## Problem to solve
Repeat each entry in full, exactly.

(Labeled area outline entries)
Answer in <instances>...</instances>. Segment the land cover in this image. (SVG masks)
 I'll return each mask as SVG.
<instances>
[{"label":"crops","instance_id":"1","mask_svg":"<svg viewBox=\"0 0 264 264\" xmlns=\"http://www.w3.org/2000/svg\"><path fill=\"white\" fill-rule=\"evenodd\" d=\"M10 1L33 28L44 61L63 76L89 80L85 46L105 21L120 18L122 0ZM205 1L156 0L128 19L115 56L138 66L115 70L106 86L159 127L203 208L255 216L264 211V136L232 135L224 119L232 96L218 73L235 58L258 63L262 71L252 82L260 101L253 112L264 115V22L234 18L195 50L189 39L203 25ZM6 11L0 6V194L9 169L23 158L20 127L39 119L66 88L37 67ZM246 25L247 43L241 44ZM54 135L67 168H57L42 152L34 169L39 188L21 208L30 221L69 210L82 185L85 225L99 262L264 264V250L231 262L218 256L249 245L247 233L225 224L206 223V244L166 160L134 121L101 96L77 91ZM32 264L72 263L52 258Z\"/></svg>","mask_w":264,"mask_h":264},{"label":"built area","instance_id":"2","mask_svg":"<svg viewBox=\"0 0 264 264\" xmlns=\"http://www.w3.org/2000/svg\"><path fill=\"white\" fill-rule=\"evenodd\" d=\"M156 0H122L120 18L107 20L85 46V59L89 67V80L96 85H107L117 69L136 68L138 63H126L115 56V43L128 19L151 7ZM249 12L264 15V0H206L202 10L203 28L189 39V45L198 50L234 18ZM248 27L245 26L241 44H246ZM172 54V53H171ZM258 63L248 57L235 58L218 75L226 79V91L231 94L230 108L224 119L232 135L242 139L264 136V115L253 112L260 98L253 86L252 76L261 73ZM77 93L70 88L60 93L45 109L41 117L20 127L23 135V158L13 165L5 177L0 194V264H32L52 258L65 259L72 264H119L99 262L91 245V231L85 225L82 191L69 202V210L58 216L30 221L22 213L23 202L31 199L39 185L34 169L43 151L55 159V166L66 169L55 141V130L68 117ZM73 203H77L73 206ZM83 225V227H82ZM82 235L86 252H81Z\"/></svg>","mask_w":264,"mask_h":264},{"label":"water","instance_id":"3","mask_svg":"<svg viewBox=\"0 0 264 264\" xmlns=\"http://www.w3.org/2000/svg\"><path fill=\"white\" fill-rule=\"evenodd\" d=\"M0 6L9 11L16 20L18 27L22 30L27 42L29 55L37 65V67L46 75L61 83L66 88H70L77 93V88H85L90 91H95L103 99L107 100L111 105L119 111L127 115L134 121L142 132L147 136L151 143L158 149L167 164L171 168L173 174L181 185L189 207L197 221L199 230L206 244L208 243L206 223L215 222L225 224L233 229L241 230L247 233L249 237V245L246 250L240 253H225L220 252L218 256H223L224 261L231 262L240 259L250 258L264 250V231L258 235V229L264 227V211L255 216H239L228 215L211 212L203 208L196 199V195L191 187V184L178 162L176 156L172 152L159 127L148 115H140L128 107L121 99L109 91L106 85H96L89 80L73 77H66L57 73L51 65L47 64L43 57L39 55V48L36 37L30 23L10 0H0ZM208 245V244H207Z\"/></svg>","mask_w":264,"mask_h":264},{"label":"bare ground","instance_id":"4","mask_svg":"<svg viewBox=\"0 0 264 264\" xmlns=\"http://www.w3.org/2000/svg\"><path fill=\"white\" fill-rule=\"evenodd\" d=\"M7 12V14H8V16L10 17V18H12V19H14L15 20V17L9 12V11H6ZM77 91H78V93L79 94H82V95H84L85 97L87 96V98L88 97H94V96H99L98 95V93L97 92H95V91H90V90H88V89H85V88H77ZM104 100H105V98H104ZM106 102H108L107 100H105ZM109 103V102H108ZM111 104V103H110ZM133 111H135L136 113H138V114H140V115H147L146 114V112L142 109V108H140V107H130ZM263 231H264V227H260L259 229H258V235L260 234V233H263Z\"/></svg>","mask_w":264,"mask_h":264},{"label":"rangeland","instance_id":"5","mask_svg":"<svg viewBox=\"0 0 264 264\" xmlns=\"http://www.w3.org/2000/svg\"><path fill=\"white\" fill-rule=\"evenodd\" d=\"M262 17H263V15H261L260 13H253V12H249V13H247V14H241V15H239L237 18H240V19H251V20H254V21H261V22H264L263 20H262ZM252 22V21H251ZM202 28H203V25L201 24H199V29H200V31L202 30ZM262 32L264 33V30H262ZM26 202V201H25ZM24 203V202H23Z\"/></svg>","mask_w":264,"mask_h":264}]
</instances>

## Output for this exercise
Answer in <instances>...</instances>. Segment the land cover in this image. (SVG masks)
 I'll return each mask as SVG.
<instances>
[{"label":"crops","instance_id":"1","mask_svg":"<svg viewBox=\"0 0 264 264\" xmlns=\"http://www.w3.org/2000/svg\"><path fill=\"white\" fill-rule=\"evenodd\" d=\"M10 1L33 28L44 61L63 76L89 80L85 46L105 21L120 18L122 0ZM205 1L156 0L128 19L115 56L138 66L115 70L106 86L159 127L203 208L255 216L264 211V136L232 135L224 119L232 96L218 73L235 58L258 63L262 71L252 82L260 101L253 112L264 115V22L234 18L195 50L189 39L203 25ZM6 11L0 6V194L9 169L23 158L20 127L39 119L66 88L37 67ZM246 25L247 43L241 44ZM54 135L67 168H57L42 152L34 169L39 188L21 208L30 221L69 210L82 185L85 225L99 262L264 264V250L231 262L218 256L249 245L247 233L225 224L206 223V244L166 160L134 121L101 96L77 91ZM32 264L72 263L52 258Z\"/></svg>","mask_w":264,"mask_h":264},{"label":"built area","instance_id":"2","mask_svg":"<svg viewBox=\"0 0 264 264\" xmlns=\"http://www.w3.org/2000/svg\"><path fill=\"white\" fill-rule=\"evenodd\" d=\"M156 0H122L120 18L107 20L85 46V59L89 67V80L96 85H107L117 69L136 68L138 63H126L115 56V43L128 19L151 7ZM249 12L264 15V0H206L202 10L203 28L189 39V45L198 50L234 18ZM248 27L245 26L241 44H246ZM172 54V53H171ZM258 63L248 57L235 58L218 75L226 79V91L231 94L230 108L224 119L232 135L242 139L264 136V115L253 112L260 98L253 86L252 76L261 73ZM77 93L70 88L60 93L45 109L41 117L20 127L23 135V158L13 165L5 177L0 194V264H32L52 258L65 259L72 264H119L99 262L91 245V231L85 225L82 191L69 202V210L58 216L30 221L22 213L23 202L31 199L39 185L34 169L43 151L55 159V166L66 169L55 141V130L68 117ZM73 203H77L73 206ZM83 225V227H82ZM82 235L86 252H81Z\"/></svg>","mask_w":264,"mask_h":264},{"label":"water","instance_id":"3","mask_svg":"<svg viewBox=\"0 0 264 264\" xmlns=\"http://www.w3.org/2000/svg\"><path fill=\"white\" fill-rule=\"evenodd\" d=\"M0 6L9 11L16 20L18 27L22 30L27 42L29 55L37 65V67L46 75L61 83L66 88H70L77 93V88H85L90 91H95L103 99L107 100L111 105L119 111L127 115L134 121L142 132L147 136L151 143L158 149L167 164L171 168L173 174L181 185L189 207L197 221L199 230L206 244L208 243L206 223L215 222L225 224L233 229L241 230L247 233L249 237V245L246 250L240 253H225L220 252L218 256H223L224 261L231 262L240 259L250 258L264 250V231L258 235V229L264 227V211L255 216H239L228 215L211 212L203 208L196 199V195L191 187V184L178 162L176 156L172 152L159 127L148 115H140L128 107L121 99L109 91L106 85H96L89 80L73 77H66L57 73L51 65L47 64L43 57L39 55V48L36 37L30 23L10 0H0ZM208 245V244H207Z\"/></svg>","mask_w":264,"mask_h":264},{"label":"bare ground","instance_id":"4","mask_svg":"<svg viewBox=\"0 0 264 264\" xmlns=\"http://www.w3.org/2000/svg\"><path fill=\"white\" fill-rule=\"evenodd\" d=\"M7 12V14H8V16L10 17V18H12V19H14L15 20V17L9 12V11H6ZM77 91H78V93L79 94H82V95H84L85 97L87 96V98L88 97H94V96H99L98 95V93L97 92H95V91H90V90H88V89H85V88H77ZM104 100H105V98H104ZM106 102H108L107 100H105ZM109 103V102H108ZM111 104V103H110ZM133 111H135L136 113H138V114H140V115H147L146 114V112L142 109V108H140V107H130ZM263 231H264V227H260L259 229H258V235L260 234V233H263Z\"/></svg>","mask_w":264,"mask_h":264},{"label":"rangeland","instance_id":"5","mask_svg":"<svg viewBox=\"0 0 264 264\" xmlns=\"http://www.w3.org/2000/svg\"><path fill=\"white\" fill-rule=\"evenodd\" d=\"M262 17H263V15H261L260 13H253V12H249V13H247V14H241V15H239L237 18H240V19H251V20H254V21H261V22H264L263 20H262ZM252 22V21H251ZM202 28H203V25L201 24H199V29H200V31L202 30ZM262 32L264 33V30H262ZM26 202V201H25ZM24 203V202H23Z\"/></svg>","mask_w":264,"mask_h":264}]
</instances>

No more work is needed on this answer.